Mark 3:1-19; 2 Samuel 6; Daniel 3
Community is often a missing element in this new age that we live in. Ironically, while we tend to be in groups more often the permanent connections that create community are missing and we often feel like we are alone in the midst of large groups. When we are not in groups we often withdraw into our social networking sites replacing true community with status updates, pictures of foods and tweets blasted out to our network of “friends.” (And yes, I know all the places this is being posted.)
Hananaiah, Mishael and Azariah, more commonly known as Shadrach, Meshach and Abednego, were part of a large group of government officials. They were called, along with other officials, to bow down before the king’s gigantic golden idol. Those three had experienced a special kind of community that included a relationship with God and refused to upset that community with God to go along with the group and bow down to the idol. To make a long story short, the king was upset and arranged for Shadrach, Meshach and Abednego to be thrown into the furnace. The furnace was so hot that men throwing those three into the furnace perished from the heat. The king did a visual check on the furnace. “Then King Nebuchadnezzar leaped to his feet in amazement and asked his advisers, ‘Weren’t there three men that we tied up and threw into the fire?’ They replied, ‘Certainly, O king.’ He said, ‘Look! I see four men walking around in the fire, unbound and unharmed, and the fourth looks like a son of the gods.’” The sense of community that had caused Shadrach, Meshach and Abednego to refuse to bow down to the king’s idol and face death was now revealing benefits. They didn’t go through the fire on their own. God was in their midst protecting them and the end of the story had them leaving the furnace and the king proclaiming praises of their God.

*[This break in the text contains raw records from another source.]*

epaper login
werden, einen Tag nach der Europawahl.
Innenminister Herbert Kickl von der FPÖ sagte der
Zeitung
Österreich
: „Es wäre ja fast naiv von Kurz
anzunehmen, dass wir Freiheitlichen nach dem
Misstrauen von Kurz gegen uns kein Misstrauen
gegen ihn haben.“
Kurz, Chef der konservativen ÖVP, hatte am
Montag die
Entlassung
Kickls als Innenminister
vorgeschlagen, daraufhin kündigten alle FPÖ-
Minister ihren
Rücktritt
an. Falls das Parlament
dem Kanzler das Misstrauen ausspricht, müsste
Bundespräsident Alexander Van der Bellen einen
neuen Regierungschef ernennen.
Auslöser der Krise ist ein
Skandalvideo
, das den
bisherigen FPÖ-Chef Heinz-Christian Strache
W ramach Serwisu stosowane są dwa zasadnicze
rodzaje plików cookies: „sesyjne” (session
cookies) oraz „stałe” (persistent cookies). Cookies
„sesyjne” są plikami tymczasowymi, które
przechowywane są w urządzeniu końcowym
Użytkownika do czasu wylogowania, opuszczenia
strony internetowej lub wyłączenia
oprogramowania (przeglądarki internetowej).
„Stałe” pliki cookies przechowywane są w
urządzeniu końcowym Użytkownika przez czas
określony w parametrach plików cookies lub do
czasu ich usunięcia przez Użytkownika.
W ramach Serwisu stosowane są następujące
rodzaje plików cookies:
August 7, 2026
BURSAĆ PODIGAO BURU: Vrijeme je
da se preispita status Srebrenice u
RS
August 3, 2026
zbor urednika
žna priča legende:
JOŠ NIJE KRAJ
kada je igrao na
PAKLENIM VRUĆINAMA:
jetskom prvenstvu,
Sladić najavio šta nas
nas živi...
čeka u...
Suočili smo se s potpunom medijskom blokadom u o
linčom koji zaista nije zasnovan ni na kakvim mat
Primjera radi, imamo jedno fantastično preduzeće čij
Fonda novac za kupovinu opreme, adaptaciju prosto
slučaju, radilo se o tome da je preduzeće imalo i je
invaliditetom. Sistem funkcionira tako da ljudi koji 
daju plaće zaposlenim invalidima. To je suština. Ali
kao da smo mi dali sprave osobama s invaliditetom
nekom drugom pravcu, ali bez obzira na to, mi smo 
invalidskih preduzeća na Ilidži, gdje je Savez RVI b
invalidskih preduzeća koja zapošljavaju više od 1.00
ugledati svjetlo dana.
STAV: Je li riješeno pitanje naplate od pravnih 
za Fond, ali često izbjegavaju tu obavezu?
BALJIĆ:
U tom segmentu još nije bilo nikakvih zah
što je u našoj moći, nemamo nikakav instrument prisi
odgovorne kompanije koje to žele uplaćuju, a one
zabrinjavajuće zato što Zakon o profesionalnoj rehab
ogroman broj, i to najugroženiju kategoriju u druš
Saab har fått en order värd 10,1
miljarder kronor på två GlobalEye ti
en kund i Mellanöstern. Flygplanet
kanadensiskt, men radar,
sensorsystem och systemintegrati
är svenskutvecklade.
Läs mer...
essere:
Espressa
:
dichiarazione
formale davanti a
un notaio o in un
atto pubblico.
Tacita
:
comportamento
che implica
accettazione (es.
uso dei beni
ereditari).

For those who follow Christ, community begins with our relationship with God. When we have that relationship with God, then we extend our community to all those who follow God. We are never alone when we are with God and then when we are with His people. One of the “criticisms” of early Christians was that they loved each other before they even knew each other. That’s the sense of community we need to have to help each other in our world. That’s the sense of community that should draw others to Christ. We should always keep our community open for any who choose to come to Him.